▶ [Your task]:
Copy every line of the data below without changing a single character.

▶ [Record list]:
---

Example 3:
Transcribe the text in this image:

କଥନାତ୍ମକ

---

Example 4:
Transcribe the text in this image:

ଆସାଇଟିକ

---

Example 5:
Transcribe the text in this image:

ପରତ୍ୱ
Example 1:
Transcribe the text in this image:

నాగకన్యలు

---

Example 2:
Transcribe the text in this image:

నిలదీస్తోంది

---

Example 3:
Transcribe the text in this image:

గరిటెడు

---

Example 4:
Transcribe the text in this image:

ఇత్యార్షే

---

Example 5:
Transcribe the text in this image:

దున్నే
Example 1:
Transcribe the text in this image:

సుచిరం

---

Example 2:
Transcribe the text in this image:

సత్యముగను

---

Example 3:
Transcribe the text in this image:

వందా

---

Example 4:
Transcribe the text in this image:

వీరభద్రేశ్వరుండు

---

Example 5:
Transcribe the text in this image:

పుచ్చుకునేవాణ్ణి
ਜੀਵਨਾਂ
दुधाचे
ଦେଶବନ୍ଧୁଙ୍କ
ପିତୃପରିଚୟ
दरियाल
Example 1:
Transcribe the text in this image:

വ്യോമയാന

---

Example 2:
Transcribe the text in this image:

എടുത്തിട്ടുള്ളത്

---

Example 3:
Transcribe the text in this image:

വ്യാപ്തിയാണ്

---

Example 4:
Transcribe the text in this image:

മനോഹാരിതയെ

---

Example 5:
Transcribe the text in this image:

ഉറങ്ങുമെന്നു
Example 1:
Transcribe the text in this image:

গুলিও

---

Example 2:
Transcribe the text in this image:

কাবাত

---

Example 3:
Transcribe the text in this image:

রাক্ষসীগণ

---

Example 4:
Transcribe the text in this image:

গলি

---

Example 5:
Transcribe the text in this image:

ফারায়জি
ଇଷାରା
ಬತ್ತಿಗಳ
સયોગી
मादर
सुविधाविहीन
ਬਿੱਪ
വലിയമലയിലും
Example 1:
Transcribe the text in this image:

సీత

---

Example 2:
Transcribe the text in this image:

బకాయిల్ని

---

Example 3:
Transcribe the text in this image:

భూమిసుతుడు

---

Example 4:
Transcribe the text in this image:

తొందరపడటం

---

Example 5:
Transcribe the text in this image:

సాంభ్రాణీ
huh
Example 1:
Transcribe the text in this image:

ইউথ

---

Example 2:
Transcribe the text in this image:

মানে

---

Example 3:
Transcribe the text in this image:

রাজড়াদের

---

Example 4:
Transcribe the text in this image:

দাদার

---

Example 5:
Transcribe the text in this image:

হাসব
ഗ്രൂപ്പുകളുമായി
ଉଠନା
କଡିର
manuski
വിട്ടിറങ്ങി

▶ [Task answer]:
---

Example 3:
Transcribe the text in this image:

କଥନାତ୍ମକ

---

Example 4:
Transcribe the text in this image:

ଆସାଇଟିକ

---

Example 5:
Transcribe the text in this image:

ପରତ୍ୱ
Example 1:
Transcribe the text in this image:

నాగకన్యలు

---

Example 2:
Transcribe the text in this image:

నిలదీస్తోంది

---

Example 3:
Transcribe the text in this image:

గరిటెడు

---

Example 4:
Transcribe the text in this image:

ఇత్యార్షే

---

Example 5:
Transcribe the text in this image:

దున్నే
Example 1:
Transcribe the text in this image:

సుచిరం

---

Example 2:
Transcribe the text in this image:

సత్యముగను

---

Example 3:
Transcribe the text in this image:

వందా

---

Example 4:
Transcribe the text in this image:

వీరభద్రేశ్వరుండు

---

Example 5:
Transcribe the text in this image:

పుచ్చుకునేవాణ్ణి
ਜੀਵਨਾਂ
दुधाचे
ଦେଶବନ୍ଧୁଙ୍କ
ପିତୃପରିଚୟ
दरियाल
Example 1:
Transcribe the text in this image:

വ്യോമയാന

---

Example 2:
Transcribe the text in this image:

എടുത്തിട്ടുള്ളത്

---

Example 3:
Transcribe the text in this image:

വ്യാപ്തിയാണ്

---

Example 4:
Transcribe the text in this image:

മനോഹാരിതയെ

---

Example 5:
Transcribe the text in this image:

ഉറങ്ങുമെന്നു
Example 1:
Transcribe the text in this image:

গুলিও

---

Example 2:
Transcribe the text in this image:

কাবাত

---

Example 3:
Transcribe the text in this image:

রাক্ষসীগণ

---

Example 4:
Transcribe the text in this image:

গলি

---

Example 5:
Transcribe the text in this image:

ফারায়জি
ଇଷାରା
ಬತ್ತಿಗಳ
સયોગી
मादर
सुविधाविहीन
ਬਿੱਪ
വലിയമലയിലും
Example 1:
Transcribe the text in this image:

సీత

---

Example 2:
Transcribe the text in this image:

బకాయిల్ని

---

Example 3:
Transcribe the text in this image:

భూమిసుతుడు

---

Example 4:
Transcribe the text in this image:

తొందరపడటం

---

Example 5:
Transcribe the text in this image:

సాంభ్రాణీ
huh
Example 1:
Transcribe the text in this image:

ইউথ

---

Example 2:
Transcribe the text in this image:

মানে

---

Example 3:
Transcribe the text in this image:

রাজড়াদের

---

Example 4:
Transcribe the text in this image:

দাদার

---

Example 5:
Transcribe the text in this image:

হাসব
ഗ്രൂപ്പുകളുമായി
ଉଠନା
କଡିର
manuski
വിട്ടിറങ്ങി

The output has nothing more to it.